Phil Gramm and Mike Salon provide some interesting data:

Ranking states by domestic migration, per-capita income growth and employment growth, [American Legislative Exchange Council] ALEC found that from 1996 through 2006, Texas, Florida and Arizona were the three most successful states. Illinois, Ohio and Michigan were the three least successful. The rewards for success were huge. Texas gained 1.7 million net new jobs, Florida gained 1.4 million and Arizona gained 600,000. While the U.S. average job growth percentage was 9.9%, Texas, Florida and Arizona had job growth of 18.5%, 21.4% and 28.9%, respectively.

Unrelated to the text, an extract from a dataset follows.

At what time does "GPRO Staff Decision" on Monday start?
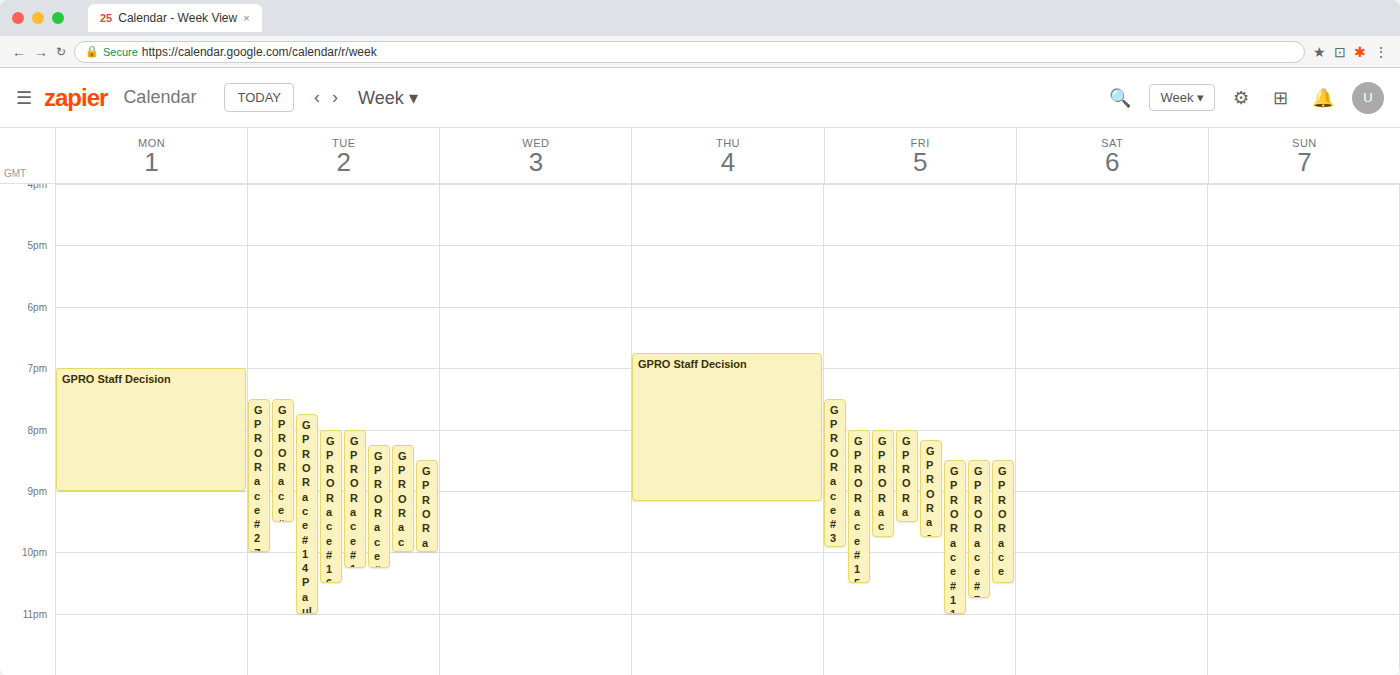
7:00 PM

Remarkably, a third of all the jobs in the U.S. in the last 10 years were created in these three states. While the population of the three highest-performing states grew twice as fast as the national average, per-capita real income still grew by $6,563 or 21.4% in Texas, Florida and Arizona. That’s a $26,252 increase for a typical family of four.
By comparison, Illinois gained only 122,000 jobs, Ohio lost 62,900 and Michigan lost 318,000. Population growth in Michigan, Ohio and Illinois was only 4.2%, a third the national average, and real income per capita rose by only $3,466, just 58% of the national average. Workers in the three least successful states had to contend with a quarter-million fewer jobs rather than taking their pick of the 3.7 million new jobs that were available in the three fastest-growing states.

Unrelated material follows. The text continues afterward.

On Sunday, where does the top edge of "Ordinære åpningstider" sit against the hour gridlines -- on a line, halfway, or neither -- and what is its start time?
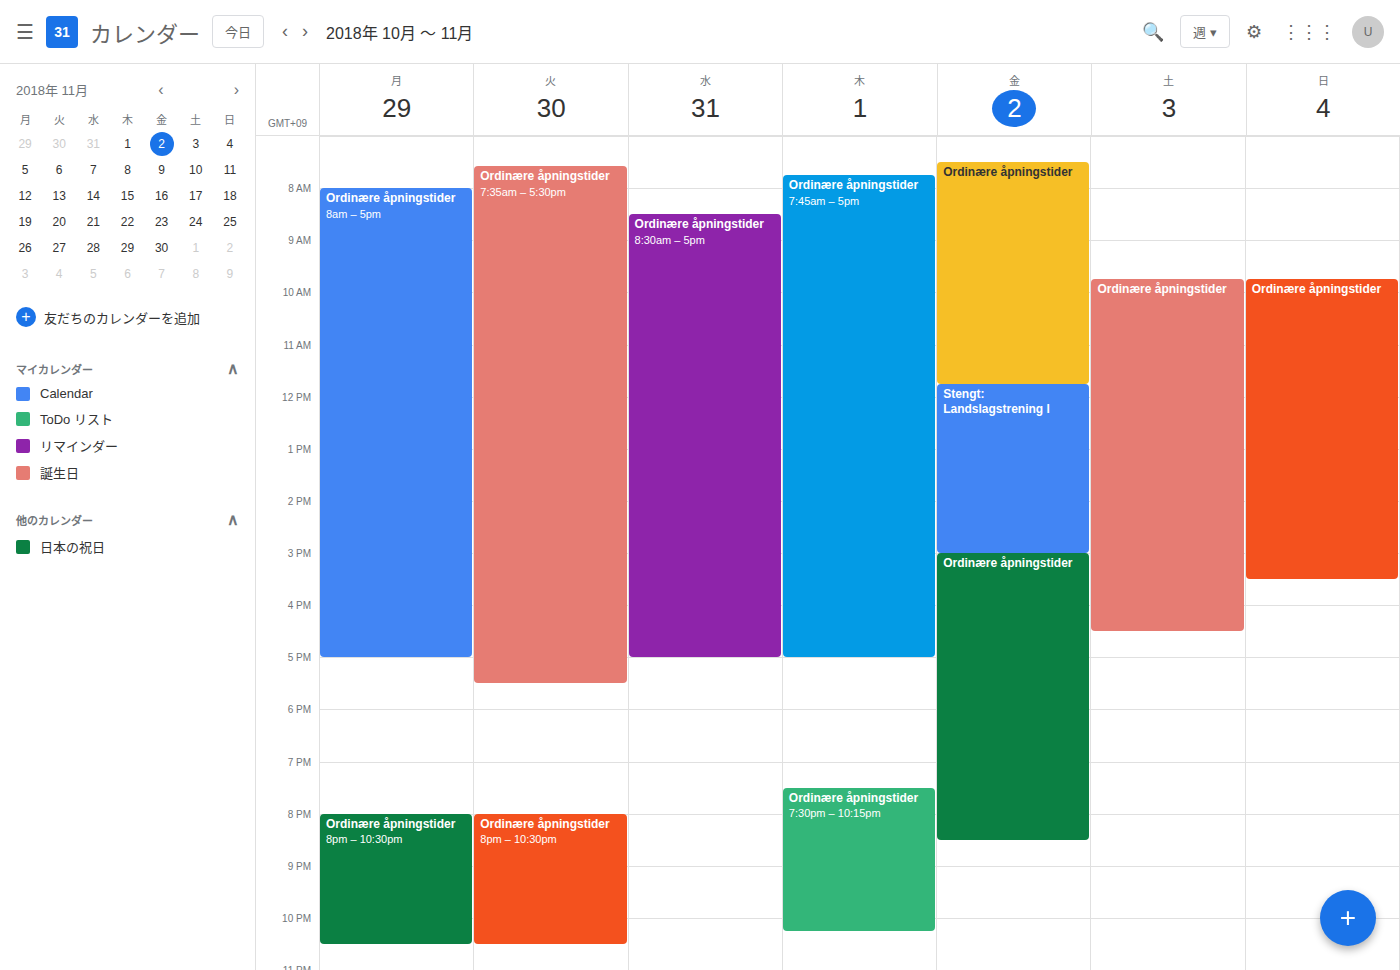
09:45 -- neither: three quarters of the way from the 09:00 line to the 10:00 line.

In Michigan, the average family of four had to make ends meet without an extra $8,672 had their state matched the real income growth of the three most successful states. Families in Michigan, Ohio and Illinois struggled not because they didn’t work hard enough, long enough or smart enough. They struggled because too many of their elected leaders represented special interests rather than their interests.

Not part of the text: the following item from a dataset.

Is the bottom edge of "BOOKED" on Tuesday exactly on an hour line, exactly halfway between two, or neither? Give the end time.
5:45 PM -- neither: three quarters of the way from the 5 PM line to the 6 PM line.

Gramm and Salon frame this as an issue of policy and governance: the above stats show the superiority of a low tax, free trade, modest regulatory regime which John McCain favors. As I have argued, this forms the basis of a rather potent political argument for McCain, especially in Michigan, where voters have experienced Democratic ascendancy first hand. (Democratic Governor Jennifer Granholm has popularity ratings worse than Bush’s.)

Barack Obama delights in calling McCain George W. Bush’s “twin” or “clone.” It may be that McCain’s best counter is to suggest that Obama will do for the country what Granholm did for Michigan. That’s enough to scare some voters — and not just in Michigan.